El alma existe para todos los creyentes en Cristo y para los seguidores de muchas más religiones, al menos para quienes rezan sus oraciones y reciben los mensajes de sus sacerdotes o pastores con Fe. Partamos del ejemplo católico y analicemos grosso modo.

En una oración dedicada a la Divina Misericordia, la cual es una plegaria que muchos católicos rezan a diario, se dice: Padre Eterno yo te ofrezco el cuerpo, la sangre, el alma y la divinidad de Tu Amadísimo, aspecto que le es muy importante para la mayoría de las personas que creen en este tipo de Fe y que les hace estar seguros de que otra vida existe por medio del alma que nunca muere.

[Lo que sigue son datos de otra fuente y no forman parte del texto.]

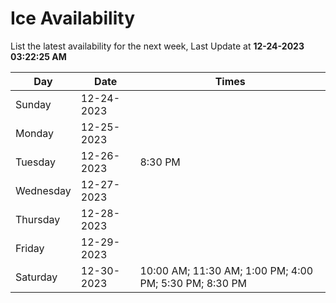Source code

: # Ice Availability

List the latest availability for the next week, Last Update at **12-24-2023 03:22:25 AM**

| Day         | Date        | Times       |
| ----------- | ----------- | ----------- |
|Sunday|12-24-2023||
|Monday|12-25-2023||
|Tuesday|12-26-2023|8:30 PM|
|Wednesday|12-27-2023||
|Thursday|12-28-2023||
|Friday|12-29-2023||
|Saturday|12-30-2023|10:00 AM; 11:30 AM; 1:00 PM; 4:00 PM; 5:30 PM; 8:30 PM|
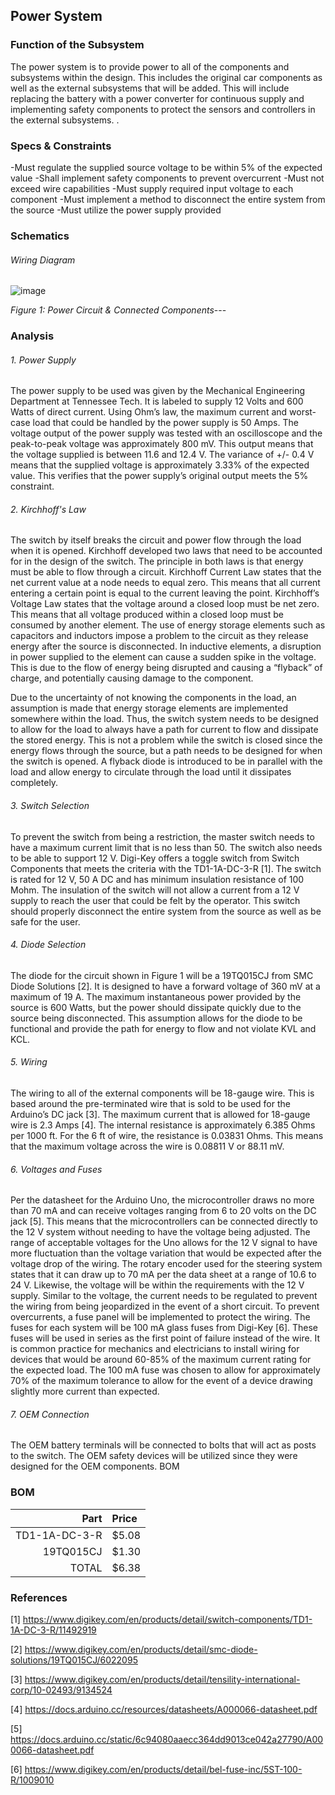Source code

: Power System
-------
### Function of the Subsystem
The power system is to provide power to all of the components and subsystems within the design. This includes the original car components as well as the external subsystems that will be added. This will include replacing the battery with a power converter for continuous supply and implementing safety components to protect the sensors and controllers in the external subsystems. . 

### Specs & Constraints
-Must regulate the supplied source voltage to be within 5% of the expected value
-Shall implement safety components to prevent overcurrent
-Must not exceed wire capabilities
-Must supply required input voltage to each component
-Must implement a method to disconnect the entire system from the source
-Must utilize the power supply provided 


### Schematics
###### Wiring Diagram

![image](https://user-images.githubusercontent.com/117474411/216243257-0affaccf-8fbd-4382-b7ad-6753cd88b2f7.png)

_Figure 1: Power Circuit & Connected Components_---

### Analysis
###### 1. Power Supply
The power supply to be used was given by the Mechanical Engineering Department at Tennessee Tech. It is labeled to supply 12 Volts and 600 Watts of direct current. Using Ohm’s law, the maximum current and worst-case load that could be handled by the power supply is 50 Amps. The voltage output of the power supply was tested with an oscilloscope and the peak-to-peak voltage was approximately 800 mV. This output means that the voltage supplied is between 11.6 and 12.4 V. The variance of +/- 0.4 V means that the supplied voltage is approximately 3.33% of the expected value. This verifies that the power supply’s original output meets the 5% constraint.  

###### 2. Kirchhoff's Law
The switch by itself breaks the circuit and power flow through the load when it is opened. Kirchhoff developed two laws that need to be accounted for in the design of the switch. The principle in both laws is that energy must be able to flow through a circuit. Kirchhoff Current Law states that the net current value at a node needs to equal zero. This means that all current entering a certain point is equal to the current leaving the point. Kirchhoff’s Voltage Law states that the voltage around a closed loop must be net zero. This means that all voltage produced within a closed loop must be consumed by another element. The use of energy storage elements such as capacitors and inductors impose a problem to the circuit as they release energy after the source is disconnected. In inductive elements, a disruption in power supplied to the element can cause a sudden spike in the voltage. This is due to the flow of energy being disrupted and causing a “flyback” of charge, and potentially causing damage to the component.

Due to the uncertainty of not knowing the components in the load, an assumption is made that energy storage elements are implemented somewhere within the load. Thus, the switch system needs to be designed to allow for the load to always have a path for current to flow and dissipate the stored energy. This is not a problem while the switch is closed since the energy flows through the source, but a path needs to be designed for when the switch is opened. A flyback diode is introduced to be in parallel with the load and allow energy to circulate through the load until it dissipates completely.

###### 3. Switch Selection
To prevent the switch from being a restriction, the master switch needs to have a maximum current limit that is no less than 50. The switch also needs to be able to support 12 V. Digi-Key offers a toggle switch from Switch Components that meets the criteria with the TD1-1A-DC-3-R [1]. The switch is rated for 12 V, 50 A DC and has minimum insulation resistance of 100 Mohm. The insulation of the switch will not allow a current from a 12 V supply to reach the user that could be felt by the operator. This switch should properly disconnect the entire system from the source as well as be safe for the user.

###### 4. Diode Selection
The diode for the circuit shown in Figure 1 will be a 19TQ015CJ from SMC Diode Solutions [2]. It is designed to have a forward voltage of 360 mV at a maximum of 19 A. The maximum instantaneous power provided by the source is 600 Watts, but the power should dissipate quickly due to the source being disconnected. This assumption allows for the diode to be functional and provide the path for energy to flow and not violate KVL and KCL.

###### 5. Wiring
The wiring to all of the external components will be 18-gauge wire. This is based around the pre-terminated wire that is sold to be used for the Arduino’s DC jack [3]. The maximum current that is allowed for 18-gauge wire is 2.3 Amps [4]. The internal resistance is approximately 6.385 Ohms per 1000 ft. For the 6 ft of wire, the resistance is 0.03831 Ohms. This means that the maximum voltage across the wire is 0.08811 V or 88.11 mV.  

###### 6. Voltages and Fuses
Per the datasheet for the Arduino Uno, the microcontroller draws no more than 70 mA and can receive voltages ranging from 6 to 20 volts on the DC jack [5]. This means that the microcontrollers can be connected directly to the 12 V system without needing to have the voltage being adjusted. The range of acceptable voltages for the Uno allows for the 12 V signal to have more fluctuation than the voltage variation that would be expected after the voltage drop of the wiring. The rotary encoder used for the steering system states that it can draw up to 70 mA per the data sheet at a range of 10.6 to 24 V. Likewise, the voltage will be within the requirements with the 12 V supply.
Similar to the voltage, the current needs to be regulated to prevent the wiring from being jeopardized in the event of a short circuit. To prevent overcurrents, a fuse panel will be implemented to protect the wiring. The fuses for each system will be 100 mA glass fuses from Digi-Key [6]. These fuses will be used in series as the first point of failure instead of the wire. It is common practice for mechanics and electricians to install wiring for devices that would be around 60-85% of the maximum current rating for the expected load.  The 100 mA fuse was chosen to allow for approximately 70% of the maximum tolerance to allow for the event of a device drawing slightly more current than expected. 

###### 7. OEM Connection
The OEM battery terminals will be connected to bolts that will act as posts to the switch. The OEM safety devices will be utilized since they were designed for the OEM components. 
BOM

### BOM

| Part             | Price   |
|-----------------:|:--------|
| TD1-1A-DC-3-R    | $5.08   |
| 19TQ015CJ        | $1.30   |
| TOTAL            | $6.38   |

### References
[1] https://www.digikey.com/en/products/detail/switch-components/TD1-1A-DC-3-R/11492919

[2] https://www.digikey.com/en/products/detail/smc-diode-solutions/19TQ015CJ/6022095

[3] https://www.digikey.com/en/products/detail/tensility-international-corp/10-02493/9134524

[4] https://docs.arduino.cc/resources/datasheets/A000066-datasheet.pdf

[5] https://docs.arduino.cc/static/6c94080aaecc364dd9013ce042a27790/A000066-datasheet.pdf

[6] https://www.digikey.com/en/products/detail/bel-fuse-inc/5ST-100-R/1009010
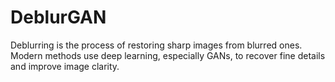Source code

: # DeblurGAN
Deblurring is the process of restoring sharp images from blurred ones. Modern methods use deep learning, especially GANs, to recover fine details and improve image clarity.
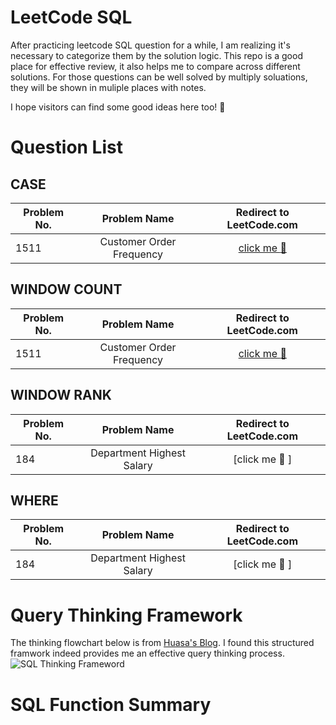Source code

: # LeetCode SQL


After practicing leetcode SQL question for a while, I am realizing it's necessary to categorize them by the solution logic. This repo is a good place for effective review, it also helps me to compare across different solutions. For those questions can be well solved by multiply soluations, they will be shown in muliple places with notes.

I hope visitors can find some good ideas here too! :raised_hands:


# Question List
## CASE
| Problem No.      | Problem Name          | Redirect to LeetCode.com  |
| ------------- |:-------------:| :-----:|
| 1511     | Customer Order Frequency | [click me :dizzy: ](https://leetcode.com/problems/customer-order-frequency/) |


## WINDOW COUNT
| Problem No.      | Problem Name          | Redirect to LeetCode.com  |
| ------------- |:-------------:| :-----:|
| 1511     | Customer Order Frequency | [click me :dizzy: ](https://leetcode.com/problems/customer-order-frequency/) |


## WINDOW RANK
| Problem No.      | Problem Name          | Redirect to LeetCode.com  |
| ------------- |:-------------:| :-----:|
| 184     | Department Highest Salary | [click me :dizzy: ]|

## WHERE
| Problem No.      | Problem Name          | Redirect to LeetCode.com  |
| ------------- |:-------------:| :-----:|
| 184     | Department Highest Salary | [click me :dizzy: ]|



# Query Thinking Framework
The thinking flowchart below is from [Huasa's Blog](https://huasadata.com/learning-sql-what-i-learned-after-100-leetcode-sql-questions/). I found this structured framwork indeed provides me an effective query thinking process.
![SQL Thinking Frameword](https://i0.wp.com/huasadata.com/wp-content/uploads/2020/10/SQL-queries-flowchart_add-window-function.png?resize=768%2C608&ssl=1)

# SQL Function Summary
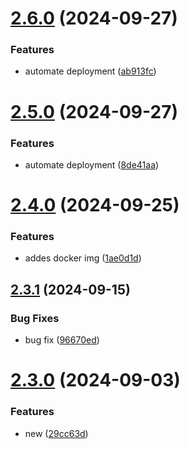 # [2.6.0](https://github.com/elobytesoftware/SemVerAuto/compare/v2.5.0...v2.6.0) (2024-09-27)


### Features

* automate deployment ([ab913fc](https://github.com/elobytesoftware/SemVerAuto/commit/ab913fc7a49d492078c20bbd070bd4900a5d2cab))



# [2.5.0](https://github.com/elobytesoftware/SemVerAuto/compare/v2.4.0...v2.5.0) (2024-09-27)


### Features

* automate deployment ([8de41aa](https://github.com/elobytesoftware/SemVerAuto/commit/8de41aa452c24452a0850870e4621f9939175378))



# [2.4.0](https://github.com/elobytesoftware/SemVerAuto/compare/v2.3.1...v2.4.0) (2024-09-25)


### Features

* addes docker img ([1ae0d1d](https://github.com/elobytesoftware/SemVerAuto/commit/1ae0d1d95768102d174477541184542600e94366))



## [2.3.1](https://github.com/elobytesoftware/SemVerAuto/compare/v2.3.0...v2.3.1) (2024-09-15)


### Bug Fixes

* bug fix ([96670ed](https://github.com/elobytesoftware/SemVerAuto/commit/96670edab17c2b95aa6e1b36c0ec31ee59bb28ca))



# [2.3.0](https://github.com/elobytesoftware/SemVerAuto/compare/v2.2.1...v2.3.0) (2024-09-03)


### Features

* new ([29cc63d](https://github.com/elobytesoftware/SemVerAuto/commit/29cc63d412c83ff4bf49369dc2c52b14b30fae06))



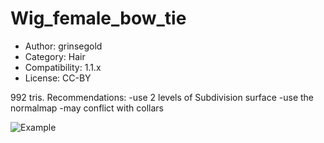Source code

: # Wig_female_bow_tie

* Author: grinsegold
* Category: Hair
* Compatibility: 1.1.x
* License: CC-BY

992 tris. Recommendations:
-use 2 levels of Subdivision surface
-use the normalmap
-may conflict with collars


![Example](Bildschirmfoto.png)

De la misma manera, podemos ver claramente que los católicos creen en que existe vida en el más allá. Es algo muy sencillo de demostrar, la respuesta la encontramos en la oración principal del catolicismo, el Padre Nuestro, la primera frase que se pronuncia es: ¡Padre Nuestro que estás en el Cielo!

Al mismo tiempo y de algún modo, en esta misma oración del Padre Nuestro, refieren que hay o qué ocurre cuando las personas mueren y sí luego de este fallecimiento físico continúa existiendo el alma. Dice el Padre Nuestro: Hágase tu voluntad así en la tierra como en el cielo y expresa todo un contenido referente a este misterio.

Es importante destacar que esta frase indica que los católicos creen en que la voluntad de Dios los guía en la vida y luego de su muerte también y los fieles practicantes y convencidos la aceptan con alegría, porque entienden que todo lo que les sucede está ligado a su camino de salvación, el cual se recorre para que nuestras almas puedan llegar al cielo.

Otra forma de saber que en los preceptos católicos se expresa la creencia abiertamente en la vida después de la muerte, la observamos cuando luego de los oficios religiosos de los difuntos se espera un día para iniciar el ascenso de su alma al cielo y se realiza el novenario para pedir como comunidad que les sea permitida la vida eterna de su alma en el cielo.